What, one might wonder, could someone write about being nowhere. Unhinged doors flog you in the face as you walk farther and farther into this unfathomable expanse of nothingness. There are no signs, no mileposts, and worse, no speed limits. And accidents, if any, could happen by running into discolored, jagged-edged flashback frames, and the spasms will come from knowing that they harbor little or no nostalgia.

Sitting at my desk, however, I manage to recall some snapshots of note that have hit me lately - an Indian woman, Nimisha Tiwari, who killed herself and her two children by dousing their bedroom with gasoline and lighting it on fire; the lesbian priest, Tracey Lind, who made the list for the Episcopal bishop of Chicago; a teenaged, Indian-American boy, Ian Iyengar, who makes musical instruments from recyclable items, makes music for audiences, and donates all proceeds to charities; a City Council committee that advanced legislation allowing dogs in outdoor cafes (although the luxury is soon going to be stolen by fierce Fall winds and the wonder that is Windy City winter); and so forth. Some utterly disturbing, some that elicit a smile, and generally, a strip of headlines that simply march past one’s groping eyes and dissolve into the seemingly multichrome depths of a flickering screen.

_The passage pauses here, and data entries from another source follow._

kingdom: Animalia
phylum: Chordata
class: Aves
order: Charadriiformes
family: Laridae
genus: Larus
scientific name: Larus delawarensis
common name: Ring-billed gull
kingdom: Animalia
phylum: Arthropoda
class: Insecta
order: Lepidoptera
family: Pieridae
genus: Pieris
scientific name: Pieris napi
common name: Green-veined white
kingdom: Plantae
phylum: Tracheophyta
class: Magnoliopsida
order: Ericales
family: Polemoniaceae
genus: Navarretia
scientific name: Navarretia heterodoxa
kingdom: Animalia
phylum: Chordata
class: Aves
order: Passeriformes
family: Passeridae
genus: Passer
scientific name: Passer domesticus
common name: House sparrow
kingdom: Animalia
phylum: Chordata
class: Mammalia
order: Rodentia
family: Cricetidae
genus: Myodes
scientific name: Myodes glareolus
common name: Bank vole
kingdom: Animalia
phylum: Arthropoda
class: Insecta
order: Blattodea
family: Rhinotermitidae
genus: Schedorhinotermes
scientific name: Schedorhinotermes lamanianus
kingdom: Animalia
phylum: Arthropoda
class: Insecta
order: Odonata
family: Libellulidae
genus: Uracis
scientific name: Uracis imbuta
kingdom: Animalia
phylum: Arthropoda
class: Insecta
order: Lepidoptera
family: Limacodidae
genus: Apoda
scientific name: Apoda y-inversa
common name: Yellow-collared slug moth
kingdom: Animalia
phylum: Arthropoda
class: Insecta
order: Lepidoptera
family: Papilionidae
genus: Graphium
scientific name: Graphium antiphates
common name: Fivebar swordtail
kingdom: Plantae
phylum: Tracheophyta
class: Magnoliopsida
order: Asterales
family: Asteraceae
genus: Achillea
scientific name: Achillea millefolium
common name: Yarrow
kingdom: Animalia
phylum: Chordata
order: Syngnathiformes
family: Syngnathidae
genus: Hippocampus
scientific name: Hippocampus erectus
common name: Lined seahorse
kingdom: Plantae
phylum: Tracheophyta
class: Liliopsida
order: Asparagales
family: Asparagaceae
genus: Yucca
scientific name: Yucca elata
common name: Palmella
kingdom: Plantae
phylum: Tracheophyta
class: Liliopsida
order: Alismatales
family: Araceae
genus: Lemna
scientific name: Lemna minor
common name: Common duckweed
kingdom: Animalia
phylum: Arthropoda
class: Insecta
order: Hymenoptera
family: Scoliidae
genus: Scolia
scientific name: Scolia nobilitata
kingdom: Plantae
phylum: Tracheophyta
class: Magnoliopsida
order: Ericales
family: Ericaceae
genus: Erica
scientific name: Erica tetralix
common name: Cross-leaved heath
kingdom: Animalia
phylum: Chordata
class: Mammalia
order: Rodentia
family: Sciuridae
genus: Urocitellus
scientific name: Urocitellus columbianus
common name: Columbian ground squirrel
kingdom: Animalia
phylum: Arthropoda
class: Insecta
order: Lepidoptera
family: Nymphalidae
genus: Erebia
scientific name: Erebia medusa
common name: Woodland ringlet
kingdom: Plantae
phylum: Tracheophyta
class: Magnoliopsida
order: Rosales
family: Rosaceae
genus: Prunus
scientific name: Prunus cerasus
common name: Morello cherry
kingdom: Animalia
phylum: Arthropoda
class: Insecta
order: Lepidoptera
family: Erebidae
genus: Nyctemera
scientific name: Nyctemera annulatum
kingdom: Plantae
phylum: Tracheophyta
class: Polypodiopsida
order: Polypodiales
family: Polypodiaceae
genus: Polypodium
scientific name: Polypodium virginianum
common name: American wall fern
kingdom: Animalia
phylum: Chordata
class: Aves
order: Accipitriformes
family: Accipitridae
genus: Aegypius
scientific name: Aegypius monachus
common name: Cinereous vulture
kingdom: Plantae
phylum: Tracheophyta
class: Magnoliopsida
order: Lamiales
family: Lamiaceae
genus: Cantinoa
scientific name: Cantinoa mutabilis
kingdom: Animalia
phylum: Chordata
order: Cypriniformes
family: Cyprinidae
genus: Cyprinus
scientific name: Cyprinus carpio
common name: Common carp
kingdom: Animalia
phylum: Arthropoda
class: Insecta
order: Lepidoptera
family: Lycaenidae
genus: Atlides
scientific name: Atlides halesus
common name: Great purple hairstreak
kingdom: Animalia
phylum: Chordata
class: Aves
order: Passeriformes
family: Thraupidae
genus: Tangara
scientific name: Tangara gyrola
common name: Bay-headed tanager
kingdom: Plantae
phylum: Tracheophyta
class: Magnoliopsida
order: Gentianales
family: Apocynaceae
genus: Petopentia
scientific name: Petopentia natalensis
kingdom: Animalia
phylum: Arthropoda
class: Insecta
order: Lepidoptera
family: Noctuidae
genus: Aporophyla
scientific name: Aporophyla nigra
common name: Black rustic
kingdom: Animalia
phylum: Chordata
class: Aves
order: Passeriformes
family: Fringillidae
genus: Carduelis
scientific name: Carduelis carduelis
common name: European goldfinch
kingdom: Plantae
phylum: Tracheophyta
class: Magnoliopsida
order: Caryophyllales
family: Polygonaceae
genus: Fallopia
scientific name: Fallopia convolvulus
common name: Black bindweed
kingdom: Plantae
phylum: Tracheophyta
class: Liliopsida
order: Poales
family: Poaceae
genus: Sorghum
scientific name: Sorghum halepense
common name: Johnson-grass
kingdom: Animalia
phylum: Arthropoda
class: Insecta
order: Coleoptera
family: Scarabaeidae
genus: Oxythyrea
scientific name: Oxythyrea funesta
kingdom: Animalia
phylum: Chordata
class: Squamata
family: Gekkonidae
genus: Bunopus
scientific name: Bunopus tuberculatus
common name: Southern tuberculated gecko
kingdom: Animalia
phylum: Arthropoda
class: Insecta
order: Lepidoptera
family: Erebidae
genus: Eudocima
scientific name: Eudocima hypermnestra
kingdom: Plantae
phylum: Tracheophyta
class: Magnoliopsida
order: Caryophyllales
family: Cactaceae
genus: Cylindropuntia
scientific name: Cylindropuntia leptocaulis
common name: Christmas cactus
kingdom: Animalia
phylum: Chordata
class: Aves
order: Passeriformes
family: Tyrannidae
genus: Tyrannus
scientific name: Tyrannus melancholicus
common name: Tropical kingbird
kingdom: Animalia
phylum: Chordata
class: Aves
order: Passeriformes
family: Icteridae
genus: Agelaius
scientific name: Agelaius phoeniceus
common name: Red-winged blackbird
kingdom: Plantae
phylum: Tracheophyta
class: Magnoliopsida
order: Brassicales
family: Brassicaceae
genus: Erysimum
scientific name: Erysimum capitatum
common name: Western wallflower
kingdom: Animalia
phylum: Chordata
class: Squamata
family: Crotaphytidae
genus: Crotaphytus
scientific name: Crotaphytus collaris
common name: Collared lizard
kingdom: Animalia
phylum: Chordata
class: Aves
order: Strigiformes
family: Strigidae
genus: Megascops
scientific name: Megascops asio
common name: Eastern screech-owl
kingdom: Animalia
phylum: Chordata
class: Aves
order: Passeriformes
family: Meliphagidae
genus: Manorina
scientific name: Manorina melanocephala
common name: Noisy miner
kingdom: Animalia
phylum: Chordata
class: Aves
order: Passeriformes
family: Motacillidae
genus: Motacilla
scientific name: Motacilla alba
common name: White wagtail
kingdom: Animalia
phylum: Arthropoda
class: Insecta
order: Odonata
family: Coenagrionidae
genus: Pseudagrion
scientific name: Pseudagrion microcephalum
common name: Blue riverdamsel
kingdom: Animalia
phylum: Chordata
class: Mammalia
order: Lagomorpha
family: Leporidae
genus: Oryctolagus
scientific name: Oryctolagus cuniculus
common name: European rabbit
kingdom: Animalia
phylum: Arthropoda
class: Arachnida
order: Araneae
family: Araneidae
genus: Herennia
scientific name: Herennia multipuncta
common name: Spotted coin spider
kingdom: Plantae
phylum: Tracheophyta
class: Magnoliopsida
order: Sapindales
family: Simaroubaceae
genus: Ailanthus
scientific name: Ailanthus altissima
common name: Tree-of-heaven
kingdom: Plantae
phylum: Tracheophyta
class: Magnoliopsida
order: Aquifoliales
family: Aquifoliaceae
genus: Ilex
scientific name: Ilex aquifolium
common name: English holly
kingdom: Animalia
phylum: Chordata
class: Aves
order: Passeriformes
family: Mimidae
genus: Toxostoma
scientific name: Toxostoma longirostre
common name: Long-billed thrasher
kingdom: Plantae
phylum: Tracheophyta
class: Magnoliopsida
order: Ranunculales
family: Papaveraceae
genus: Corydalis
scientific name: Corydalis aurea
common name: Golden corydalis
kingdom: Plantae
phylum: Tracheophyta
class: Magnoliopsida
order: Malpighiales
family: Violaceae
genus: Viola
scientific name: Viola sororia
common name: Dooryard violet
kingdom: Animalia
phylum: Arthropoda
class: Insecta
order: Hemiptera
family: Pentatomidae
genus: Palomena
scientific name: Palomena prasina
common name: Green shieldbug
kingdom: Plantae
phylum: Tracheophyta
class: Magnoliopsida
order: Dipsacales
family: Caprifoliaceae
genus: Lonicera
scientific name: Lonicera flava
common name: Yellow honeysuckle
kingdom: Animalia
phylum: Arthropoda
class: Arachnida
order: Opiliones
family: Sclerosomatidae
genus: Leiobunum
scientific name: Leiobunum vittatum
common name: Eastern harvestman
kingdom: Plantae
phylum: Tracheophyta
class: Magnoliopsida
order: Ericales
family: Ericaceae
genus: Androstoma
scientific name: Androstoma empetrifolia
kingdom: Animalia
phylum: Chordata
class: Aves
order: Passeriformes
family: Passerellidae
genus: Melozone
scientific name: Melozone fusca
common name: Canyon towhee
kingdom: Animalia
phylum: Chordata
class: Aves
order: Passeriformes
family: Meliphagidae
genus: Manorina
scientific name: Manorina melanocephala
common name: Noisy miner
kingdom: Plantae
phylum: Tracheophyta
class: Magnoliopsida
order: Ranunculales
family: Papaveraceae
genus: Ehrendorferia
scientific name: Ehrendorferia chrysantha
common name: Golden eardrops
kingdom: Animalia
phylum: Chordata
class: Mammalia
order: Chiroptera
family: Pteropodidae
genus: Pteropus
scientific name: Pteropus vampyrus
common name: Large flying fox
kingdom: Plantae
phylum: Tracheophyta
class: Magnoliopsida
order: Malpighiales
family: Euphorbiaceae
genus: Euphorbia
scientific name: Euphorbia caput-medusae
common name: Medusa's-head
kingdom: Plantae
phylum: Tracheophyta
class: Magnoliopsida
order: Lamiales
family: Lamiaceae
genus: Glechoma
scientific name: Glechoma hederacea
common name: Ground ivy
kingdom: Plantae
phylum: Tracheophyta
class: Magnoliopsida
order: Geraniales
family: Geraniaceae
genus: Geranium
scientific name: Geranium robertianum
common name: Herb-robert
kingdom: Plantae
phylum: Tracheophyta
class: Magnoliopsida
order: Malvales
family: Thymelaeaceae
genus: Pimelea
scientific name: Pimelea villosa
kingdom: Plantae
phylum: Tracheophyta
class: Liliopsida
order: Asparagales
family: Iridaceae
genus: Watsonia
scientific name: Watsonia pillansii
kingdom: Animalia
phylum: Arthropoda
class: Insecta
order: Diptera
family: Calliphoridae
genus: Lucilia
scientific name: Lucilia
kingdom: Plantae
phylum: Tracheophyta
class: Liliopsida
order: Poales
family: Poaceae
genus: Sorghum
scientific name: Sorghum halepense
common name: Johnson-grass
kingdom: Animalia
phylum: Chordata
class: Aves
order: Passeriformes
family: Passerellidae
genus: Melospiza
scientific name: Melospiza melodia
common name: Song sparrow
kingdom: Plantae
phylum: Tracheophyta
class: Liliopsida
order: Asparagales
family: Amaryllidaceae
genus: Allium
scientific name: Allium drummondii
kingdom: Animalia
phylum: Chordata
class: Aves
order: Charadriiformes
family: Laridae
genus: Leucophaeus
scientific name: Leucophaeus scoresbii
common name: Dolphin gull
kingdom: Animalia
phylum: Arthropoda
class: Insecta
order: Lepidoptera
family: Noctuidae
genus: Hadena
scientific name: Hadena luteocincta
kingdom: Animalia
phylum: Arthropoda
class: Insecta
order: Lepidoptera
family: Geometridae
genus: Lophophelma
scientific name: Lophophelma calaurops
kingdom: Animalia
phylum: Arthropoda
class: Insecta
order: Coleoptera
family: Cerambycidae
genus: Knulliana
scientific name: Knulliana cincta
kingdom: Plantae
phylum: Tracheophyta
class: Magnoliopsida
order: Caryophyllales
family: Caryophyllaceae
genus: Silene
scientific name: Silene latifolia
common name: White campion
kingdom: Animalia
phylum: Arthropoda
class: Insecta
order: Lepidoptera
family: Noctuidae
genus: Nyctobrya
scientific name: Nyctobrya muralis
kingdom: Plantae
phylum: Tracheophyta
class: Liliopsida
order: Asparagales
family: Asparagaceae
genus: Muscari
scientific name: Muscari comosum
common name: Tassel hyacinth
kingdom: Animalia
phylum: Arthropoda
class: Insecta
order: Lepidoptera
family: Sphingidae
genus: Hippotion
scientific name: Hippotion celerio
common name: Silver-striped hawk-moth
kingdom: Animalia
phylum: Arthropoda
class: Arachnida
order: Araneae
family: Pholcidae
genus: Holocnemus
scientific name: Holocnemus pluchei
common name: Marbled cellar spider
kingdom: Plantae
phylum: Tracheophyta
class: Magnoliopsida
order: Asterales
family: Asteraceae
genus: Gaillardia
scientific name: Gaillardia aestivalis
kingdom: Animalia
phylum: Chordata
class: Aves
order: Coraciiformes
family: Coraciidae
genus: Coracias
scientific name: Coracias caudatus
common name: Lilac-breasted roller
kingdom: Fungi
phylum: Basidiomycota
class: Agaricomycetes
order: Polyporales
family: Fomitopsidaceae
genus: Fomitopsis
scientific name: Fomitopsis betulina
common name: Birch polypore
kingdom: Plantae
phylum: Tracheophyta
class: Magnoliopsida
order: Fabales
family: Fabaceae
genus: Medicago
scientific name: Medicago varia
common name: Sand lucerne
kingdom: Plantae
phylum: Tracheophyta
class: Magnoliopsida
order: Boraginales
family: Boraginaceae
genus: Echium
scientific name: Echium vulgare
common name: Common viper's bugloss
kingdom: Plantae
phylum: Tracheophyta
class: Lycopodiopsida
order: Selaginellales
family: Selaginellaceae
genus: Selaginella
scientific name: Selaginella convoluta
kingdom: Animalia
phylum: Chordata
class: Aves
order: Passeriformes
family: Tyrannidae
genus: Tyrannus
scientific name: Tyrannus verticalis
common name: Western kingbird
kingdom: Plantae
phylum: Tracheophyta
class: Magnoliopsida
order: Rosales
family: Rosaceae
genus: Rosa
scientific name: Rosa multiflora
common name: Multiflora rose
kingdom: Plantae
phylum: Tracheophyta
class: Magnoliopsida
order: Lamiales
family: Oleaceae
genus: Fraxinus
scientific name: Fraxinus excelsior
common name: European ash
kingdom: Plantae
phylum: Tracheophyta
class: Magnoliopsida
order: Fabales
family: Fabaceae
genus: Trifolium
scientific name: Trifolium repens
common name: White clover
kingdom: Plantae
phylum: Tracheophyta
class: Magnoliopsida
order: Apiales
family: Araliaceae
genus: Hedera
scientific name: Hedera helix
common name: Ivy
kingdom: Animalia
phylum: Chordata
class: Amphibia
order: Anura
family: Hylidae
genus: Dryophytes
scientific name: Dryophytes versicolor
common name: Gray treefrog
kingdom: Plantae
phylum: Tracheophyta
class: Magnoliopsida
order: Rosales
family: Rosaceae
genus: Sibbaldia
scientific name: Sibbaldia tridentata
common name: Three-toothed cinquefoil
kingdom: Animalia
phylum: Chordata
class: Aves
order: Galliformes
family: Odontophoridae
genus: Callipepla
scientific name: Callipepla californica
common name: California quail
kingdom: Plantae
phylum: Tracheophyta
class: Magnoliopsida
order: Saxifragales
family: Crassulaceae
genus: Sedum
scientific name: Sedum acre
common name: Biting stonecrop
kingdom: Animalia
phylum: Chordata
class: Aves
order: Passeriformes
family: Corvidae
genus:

Somewhere in the background, the words – “Can one person change the world?” – hound me. What could I possibly do? I begin to ponder if there is a set of rules somewhere in the ribbed folds of the active gorgeous go-greens, and going by the rigidity it must entail, I wonder whether picking up litter, and trying to recycle as much as one possibly can meets a part of the hoi deka logoi. But there must only be this much an army of one can accomplish, I shrug, and move on in my mottled span of cognitive dissonance.

Then I recollect a full moon night - somewhere under the silvery skies, a fatigued mother feeds her chipper child concocted nighttime stories with supper, little peals of laughter crumble into the air…but these grudging glimpses soon wane away, leaving me with a sense of heavyhearted trance. The coherence in my stuporous mind, if any, is evinced by this unintended stroll through a deserted memory lane - one that reminds me that stories, as have been for ages, can simply be woven around the most prosaic of things - a dimmet sky, the faces of characters penciled out of amorphous clouds, and their shuffling movements chased, for dialogues. I realize there’s a story waiting to be discovered everywhere, even in the middle of being torn between different places and times. If every sky, turn of season, change in direction were a “ba,” like Nonaka and Takeuchi refer to as a notion for providing a space for the accumulation and dissemination of knowledge forms, then one could tap into these everyday pockets, and allow new discoveries and realizations to coalesce with what they offer, and build stories around them.

I fluff up my cushions, unruffle my feelings, and in an imaginary, hazy distance, while an ancient basswood guitar is strumming the blues, with the mesmerizing strains of “Sweet Home Chicago…” drifting in the air, I realize that my thoughts are home, even if I feel like an aimless drifter mostly.

What, one might wonder, could someone write about being nowhere? About being steeped in nothingness…when inspiration has gone on a Spartan diet…and when, as if creativity doesn’t thrive ably on eccentricity, it craves to subsist on insanity…? All it takes is for a distant memory, like a spark, to happen by. And stories suddenly ignite an unlit mind, where the Muse once sat still…and words, like thunder-triggered raindrops, start to fall. Freely.